Conditions:  Finally, a jump in the release from the dam.  Initially this will add some color and suspended particulate, but that will subside as flows level off. We are not exactly sure at what level that will be, so keep an eye on it, and we’ll let you know how it’s running.  For those anglers that are only familiar with fishing this at low flows in the off season, don’t fret.  This can be a fantastic level to fish.  Once clarity improves the sight fishing will still be productive, as well there are those few spots that offer reasonable chances to blind cast a run too.  Nymph rigs will provide the most consistent approach, with a mix of Caddis larva, small Mayfly imitations, San Juan Worm and Egg patterns.  This water level will allow for a bump up in tippet size, at least 5X should be stealthy enough, with 4X possible for many.  The most overlooked adjustment to be made will be the amount of weight added to the line.  This is often the single largest determination between success and the skunk.  Don’t be shy with your split shot.  This is where sight nymphing can really help illustrate how much weight it takes to get your flies down to holding/feeding fish. Keep an eye on the target fish as your rig drifts into his feeding lane and see how the fish reacts.  Often times no reaction can mean the fish didn’t even see the fly.  Whereas even a refusal to your offering at least meant the fish has seen it and just didn’t like it for one reason or another. 

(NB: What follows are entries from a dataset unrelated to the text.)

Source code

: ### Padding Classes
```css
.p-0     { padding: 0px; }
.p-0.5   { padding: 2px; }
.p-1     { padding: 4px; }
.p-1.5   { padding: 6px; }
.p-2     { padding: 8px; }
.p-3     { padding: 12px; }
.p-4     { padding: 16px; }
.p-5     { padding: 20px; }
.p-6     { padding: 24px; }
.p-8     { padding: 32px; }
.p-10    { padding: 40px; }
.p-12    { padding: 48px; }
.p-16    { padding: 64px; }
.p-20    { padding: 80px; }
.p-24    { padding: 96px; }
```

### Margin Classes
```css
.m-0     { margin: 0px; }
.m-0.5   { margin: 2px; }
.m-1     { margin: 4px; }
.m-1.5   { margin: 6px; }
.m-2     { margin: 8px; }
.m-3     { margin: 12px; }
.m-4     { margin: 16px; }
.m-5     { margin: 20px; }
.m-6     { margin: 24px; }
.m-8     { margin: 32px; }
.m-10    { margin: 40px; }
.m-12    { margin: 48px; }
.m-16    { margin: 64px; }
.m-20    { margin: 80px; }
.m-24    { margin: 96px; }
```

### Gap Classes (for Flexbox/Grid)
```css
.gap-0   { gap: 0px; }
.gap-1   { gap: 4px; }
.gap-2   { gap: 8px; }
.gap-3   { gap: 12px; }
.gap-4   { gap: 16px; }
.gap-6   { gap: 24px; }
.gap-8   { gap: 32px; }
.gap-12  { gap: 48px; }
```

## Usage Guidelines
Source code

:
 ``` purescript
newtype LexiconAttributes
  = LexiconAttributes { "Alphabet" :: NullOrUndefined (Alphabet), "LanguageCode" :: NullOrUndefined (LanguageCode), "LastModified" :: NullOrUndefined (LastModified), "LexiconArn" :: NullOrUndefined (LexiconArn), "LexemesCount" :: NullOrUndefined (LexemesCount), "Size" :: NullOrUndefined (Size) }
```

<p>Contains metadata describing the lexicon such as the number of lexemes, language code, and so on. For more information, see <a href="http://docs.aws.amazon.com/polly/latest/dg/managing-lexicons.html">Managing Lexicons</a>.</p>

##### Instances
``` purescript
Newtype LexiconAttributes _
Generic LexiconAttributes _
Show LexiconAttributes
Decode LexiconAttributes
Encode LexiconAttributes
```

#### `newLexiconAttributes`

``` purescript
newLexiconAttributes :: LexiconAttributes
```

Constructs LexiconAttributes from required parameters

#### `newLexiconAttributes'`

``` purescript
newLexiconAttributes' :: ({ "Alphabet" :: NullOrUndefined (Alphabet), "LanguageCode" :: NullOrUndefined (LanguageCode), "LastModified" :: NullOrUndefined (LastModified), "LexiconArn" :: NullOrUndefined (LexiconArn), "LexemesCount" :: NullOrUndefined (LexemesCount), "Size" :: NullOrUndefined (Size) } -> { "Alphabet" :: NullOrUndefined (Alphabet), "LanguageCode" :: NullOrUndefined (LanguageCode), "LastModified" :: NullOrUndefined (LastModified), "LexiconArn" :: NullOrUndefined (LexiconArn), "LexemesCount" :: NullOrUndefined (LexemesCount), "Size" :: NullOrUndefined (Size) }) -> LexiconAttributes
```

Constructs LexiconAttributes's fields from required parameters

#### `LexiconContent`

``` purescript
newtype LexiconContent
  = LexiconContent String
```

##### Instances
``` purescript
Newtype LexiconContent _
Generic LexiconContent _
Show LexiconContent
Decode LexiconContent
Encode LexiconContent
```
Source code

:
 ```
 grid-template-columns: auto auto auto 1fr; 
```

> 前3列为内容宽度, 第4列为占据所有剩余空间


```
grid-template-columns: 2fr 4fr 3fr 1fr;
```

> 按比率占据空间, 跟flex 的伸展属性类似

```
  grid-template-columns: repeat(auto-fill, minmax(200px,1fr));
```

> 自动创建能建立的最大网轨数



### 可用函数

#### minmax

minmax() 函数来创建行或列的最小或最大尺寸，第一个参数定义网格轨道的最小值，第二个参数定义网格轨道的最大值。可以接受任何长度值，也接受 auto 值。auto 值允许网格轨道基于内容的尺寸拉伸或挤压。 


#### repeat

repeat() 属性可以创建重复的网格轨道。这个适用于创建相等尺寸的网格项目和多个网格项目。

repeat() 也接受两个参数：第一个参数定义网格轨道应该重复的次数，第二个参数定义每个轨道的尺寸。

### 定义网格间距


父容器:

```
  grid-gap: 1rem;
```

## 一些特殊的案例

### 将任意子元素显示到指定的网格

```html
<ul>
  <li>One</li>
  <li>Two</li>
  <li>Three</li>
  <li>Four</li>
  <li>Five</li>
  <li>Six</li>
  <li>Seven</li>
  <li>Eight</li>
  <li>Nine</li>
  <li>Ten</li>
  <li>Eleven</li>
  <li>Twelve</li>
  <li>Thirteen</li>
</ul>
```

Flies: Loop Wing Emerger, Pure Midge Larva Black or Pale Olive, Black Copper John #22, Juju Baetis, Buckskin, Desert Storm Chartreuse, Tube Midge, Midge Biot, UV Emerger, Poison Tung, Zebra Midge Black/Silver, Barr’s Emerger BWO, RS2, Poxybiot Nymph, Egg Patterns, Cap’n Hook, Disco Midge

Williams Fork River Below Dam

Flow: 268 cfs.
Conditions:  Flows are holding steady this week, as releases from the dam are making room for snow melt in the upper basin.  This is a good flow for experienced anglers on this small tail-water but, it is a technical proposition that may intimidate some.  As with all above average flow situations, adjust your strategy as much as you adjust your set-up.  First, with regards to your set-up, increase both your tippet size and the amount of weight added to your line.  Look for those sheltered lies and quiet water along the edges to find fish holding out of the heavier current that might still be a shock to them after the prolonged low winter flows.  A wide range of patterns should work for the time being as the large flows will carry more food, as well. San Juan Worm, small Stonefly nymphs, Caddis and Mayfly imitations should all produce some action.  As the flow stabilizes, look for fish to move into a wider range of water types and be widely distributed throughout the river.  This is still a much better option in this valley than just below its confluence with the Colorado River.  With that popular piece of water currently out of it’s banks in spots, a lot of the usual angler pressure that will frequent it at this time of year will now move up onto the Willie’s. So, be prepared to find above average traffic at times.


Flies: Poxy Biot Nymph, Buckskin, Flossy Worm, Little Brown Bug, Two Bit Hooker, Flash Back Pheasant Tail, Split Case BWO, Big Bear Baetis, Tungsten Psycho May BWO, Pure Midge Larva, Rainbow Warrior, Rojo Midge, Biot mayfly Emerger, #20-22 Green Copper John, Zebra Midge, RS2’s, 5-0 Midge, UV Emerger

Antero Reservoir

Conditions: The lake is open and normal bag limits have been lifted. The last we heard park managers were asking for 8 fish bag limit. The plan is to drain this lake for repairs to the dam this season and anglers are urged to harvest what fish they do catch.

Flies: Chironomid imitations, Calibaetis nymphs, Hare’s Ear, Copper John, Pheasant Tail, Leeches

Spinney Mountain Reservoir

Conditions: Open for the season and results have been solid. Action has been reported on a wide range of nymphs including insect and spawn patterns.

Flies: Jumbo Juju, Yankee Buzzer, Skinny Nelson, Chartreuse Copper John, Hare’s Ear, Egg Patterns

Delaney Buttes Lakes

Conditions: Ice is out, reports are that all three are open. Current info should be in after this weekend.